The Problem With Facts

Whenever I hear the word facts, I cringe. What exactly is a fact?

If surveyed, I’m sure that the vast majority of people would answer that a fact is “something indisputable and immutable.”

Interestingly scientists rarely, if ever, use the word fact. They have hypotheses, theories and laws. Laws are theories that have held to be true over a broad array of testing, over decades if not centuries. There are few laws in science.

If I were to define “fact” using scientific thinking, I’d say that it is the best information available at this point in time. As new information surfaces we end up with a new set of facts.

So what does this have to do with confidence?

Confidence

Psychologically there’s a huge difference in what we experience depending upon the definition of fact we use.

If we are part of the majority that views facts as indisputable and immutable, we’re likely to have our world shaken as new information become available. Our natural tendency will be to resist the new information and its implications because it shatters our beliefs.

Conversely, those of us who use the more scientific inclination i.e. using the words hypothesis or theory to denote the transitory nature of knowledge (facts), find it much easier to embrace new information and accelerate movement forward. Indeed, new knowledge, its pursuit and application, excite people whose definition of fact is more scientifically oriented.
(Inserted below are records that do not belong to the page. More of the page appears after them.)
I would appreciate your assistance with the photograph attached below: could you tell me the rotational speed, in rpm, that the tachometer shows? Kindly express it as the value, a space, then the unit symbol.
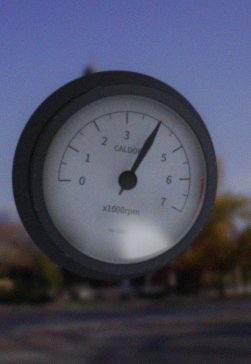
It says 4000 rpm
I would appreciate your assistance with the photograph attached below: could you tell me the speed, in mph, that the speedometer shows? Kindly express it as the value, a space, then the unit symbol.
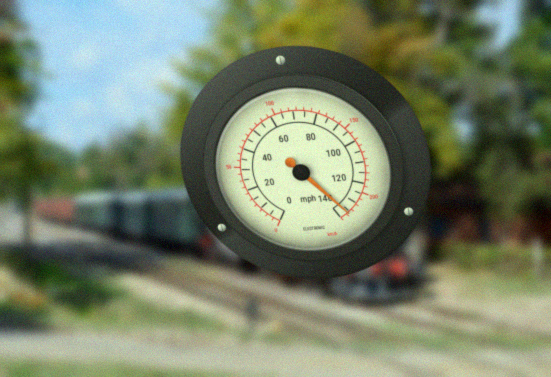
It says 135 mph
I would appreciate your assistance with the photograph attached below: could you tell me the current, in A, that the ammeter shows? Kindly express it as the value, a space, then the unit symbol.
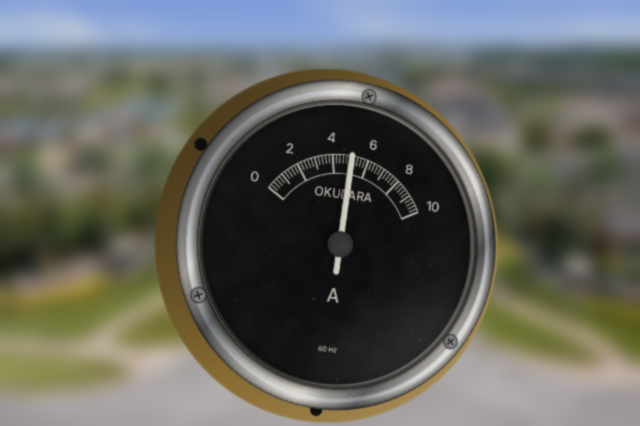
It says 5 A
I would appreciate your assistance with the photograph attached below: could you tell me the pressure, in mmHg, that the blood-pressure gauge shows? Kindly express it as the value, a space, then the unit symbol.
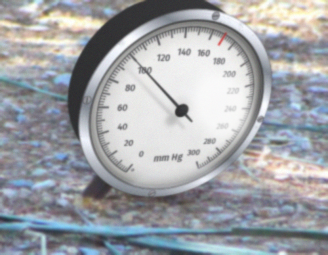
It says 100 mmHg
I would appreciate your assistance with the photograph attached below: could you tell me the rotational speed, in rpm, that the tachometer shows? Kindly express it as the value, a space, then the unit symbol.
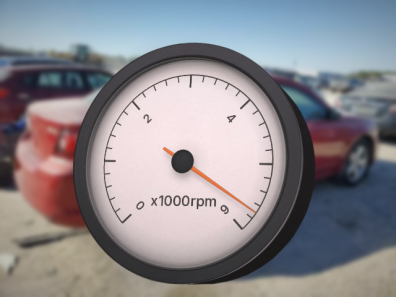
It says 5700 rpm
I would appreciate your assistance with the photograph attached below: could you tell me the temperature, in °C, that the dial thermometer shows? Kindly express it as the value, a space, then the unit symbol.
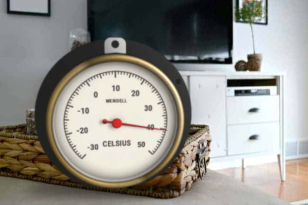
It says 40 °C
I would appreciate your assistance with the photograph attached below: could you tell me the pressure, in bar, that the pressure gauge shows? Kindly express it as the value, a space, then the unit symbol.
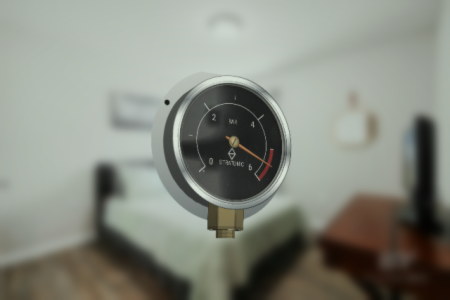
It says 5.5 bar
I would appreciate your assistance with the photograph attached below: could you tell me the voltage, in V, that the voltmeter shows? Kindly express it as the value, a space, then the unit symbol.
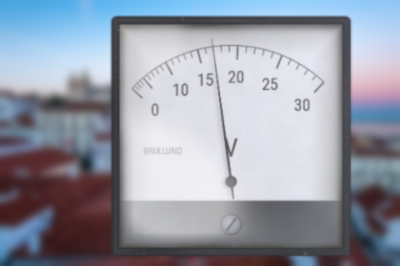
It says 17 V
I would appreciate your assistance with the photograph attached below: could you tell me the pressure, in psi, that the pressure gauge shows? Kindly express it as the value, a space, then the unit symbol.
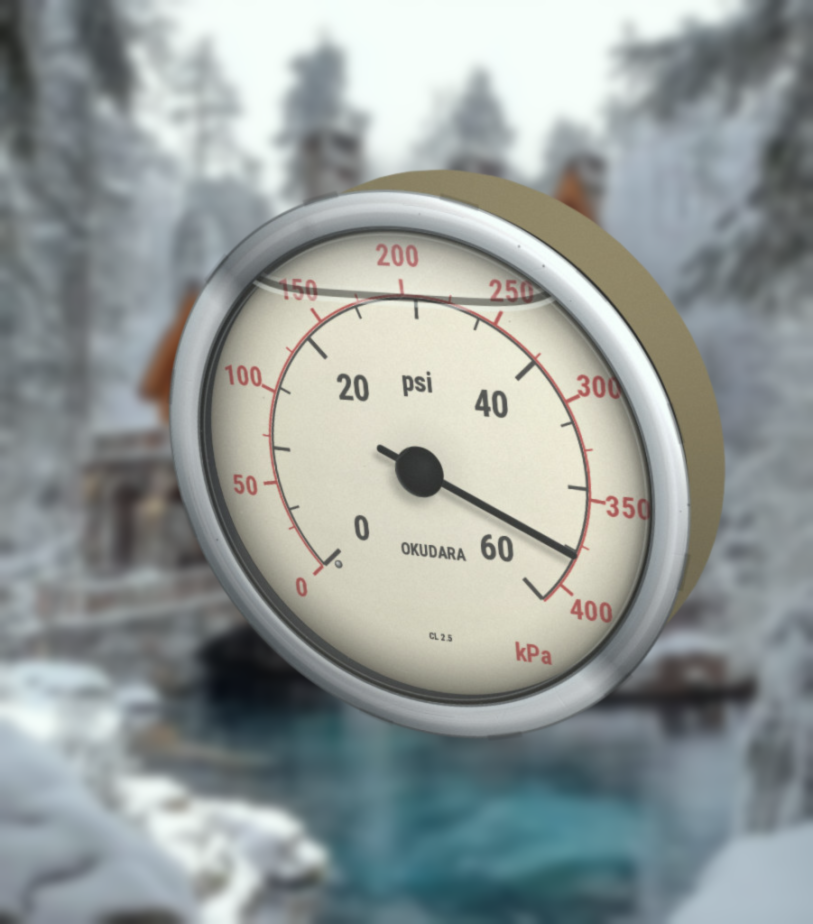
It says 55 psi
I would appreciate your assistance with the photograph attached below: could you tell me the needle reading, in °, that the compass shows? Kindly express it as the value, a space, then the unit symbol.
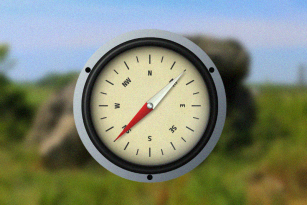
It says 225 °
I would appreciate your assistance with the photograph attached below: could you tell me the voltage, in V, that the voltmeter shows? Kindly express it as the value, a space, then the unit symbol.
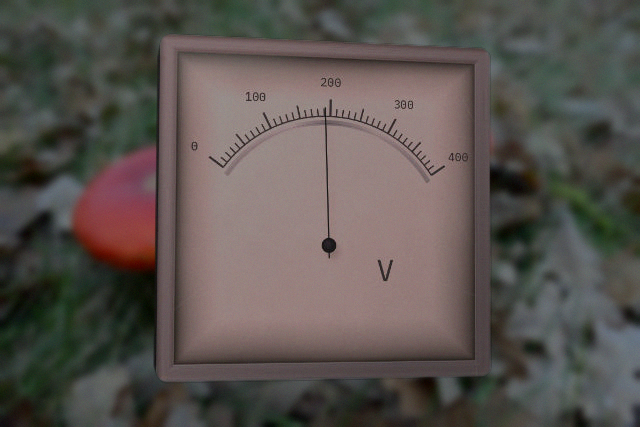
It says 190 V
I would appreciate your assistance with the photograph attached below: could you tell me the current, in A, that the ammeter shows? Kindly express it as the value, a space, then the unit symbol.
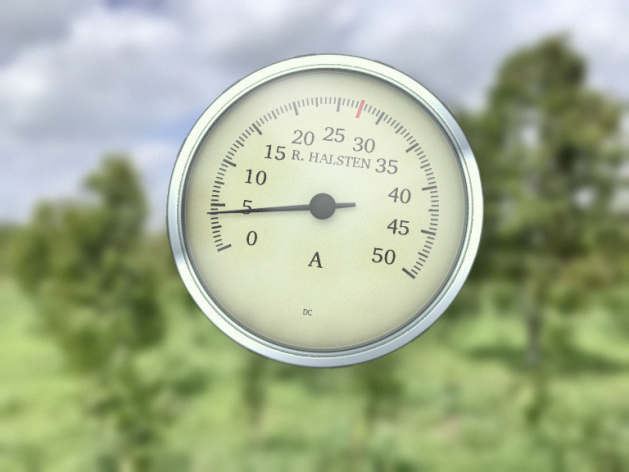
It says 4 A
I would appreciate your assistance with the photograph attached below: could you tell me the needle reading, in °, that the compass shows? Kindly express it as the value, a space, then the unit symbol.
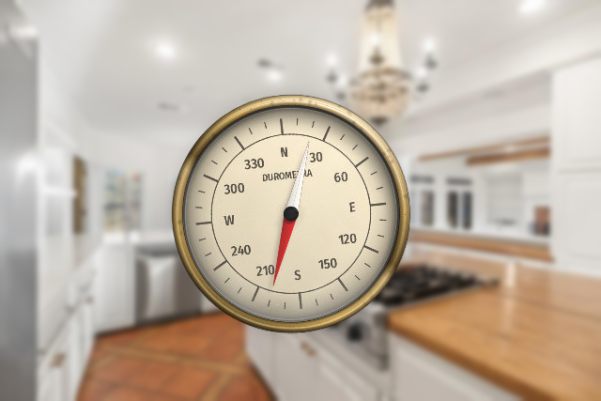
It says 200 °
Given these extremes, which person is more likely to have his or her confidence enhanced? Shaken? Of course the person who views facts as immutable is more likely to lose confidence because something she believed deeply no longer holds true.
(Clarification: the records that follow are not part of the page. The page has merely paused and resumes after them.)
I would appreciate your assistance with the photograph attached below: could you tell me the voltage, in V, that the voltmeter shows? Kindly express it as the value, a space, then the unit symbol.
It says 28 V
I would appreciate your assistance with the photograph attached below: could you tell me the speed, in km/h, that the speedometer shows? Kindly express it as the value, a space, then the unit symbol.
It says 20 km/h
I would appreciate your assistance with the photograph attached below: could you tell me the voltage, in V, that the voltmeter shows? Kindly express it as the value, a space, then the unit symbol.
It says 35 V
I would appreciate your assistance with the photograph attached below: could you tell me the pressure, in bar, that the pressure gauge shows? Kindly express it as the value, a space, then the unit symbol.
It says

The person who views “facts” as transitory…changing every time new information becomes available…gain confidence because their beliefs are either being reinforced or replaced with expanded knowledge.

The final question I’d like to pose is “How can we use these new insights to help us become more effective in our communications?

Communication

One of the things I discovered is that I save myself a lot of grief when I avoid using the word fact. I found that when I used the word fact in a conversation, the other party would disagree with my facts and we’d both try to defend our positions while trying to convince the other person that they were wrong.
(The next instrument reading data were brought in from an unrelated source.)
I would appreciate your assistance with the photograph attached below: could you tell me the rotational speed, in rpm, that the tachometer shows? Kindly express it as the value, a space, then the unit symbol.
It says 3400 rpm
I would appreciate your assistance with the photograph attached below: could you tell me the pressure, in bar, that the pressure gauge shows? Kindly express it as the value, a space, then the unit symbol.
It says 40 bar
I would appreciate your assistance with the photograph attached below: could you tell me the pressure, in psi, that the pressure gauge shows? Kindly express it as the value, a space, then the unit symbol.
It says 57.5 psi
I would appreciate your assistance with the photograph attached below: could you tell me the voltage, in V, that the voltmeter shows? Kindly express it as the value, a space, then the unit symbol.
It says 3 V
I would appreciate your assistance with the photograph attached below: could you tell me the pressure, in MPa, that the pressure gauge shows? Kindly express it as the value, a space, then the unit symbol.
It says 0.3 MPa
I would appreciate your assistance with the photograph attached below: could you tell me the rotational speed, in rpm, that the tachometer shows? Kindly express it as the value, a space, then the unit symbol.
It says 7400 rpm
Conversely I’ve found that using the phrase “my experience has been…” instead of the word fact, I get less resistance. After all who can dispute “my experience.” In other words facts are disputable, experience is not.

Yes, the other person can say “That’s not been my experience.” But that opens the door to discussion of the various experiences each of us has had. Human beings are accustomed to people having different experiences. Therefore, differing experiences do NOT lead to defensive posturing. Instead, it opens the door to a dialogue that makes finding common ground much easier for both parties resulting in collaboration instead of competition.

For you

When you feel yourself inclined to say something is a fact, pause a moment before speaking. Then change the wording from “fact” to “my experience has been…” You’ll not only avoid creating resistance to your ideas, you’ll avoid hits to your confidence while opening the door to understanding and collaboration. Not bad for a small change in language.

For our kids

Teach your kids to think like scientists who know that all knowledge is transitory…that what we know today will, more often than not, change as we get new information.

Then teach them the trick of replacing “fact” with “my experience has been…” and watch their confidence grow.

Three benefits…avoiding resistance, greater confidence and embracing change…all from one small effort. What a wonderful gift to give the kids in your life.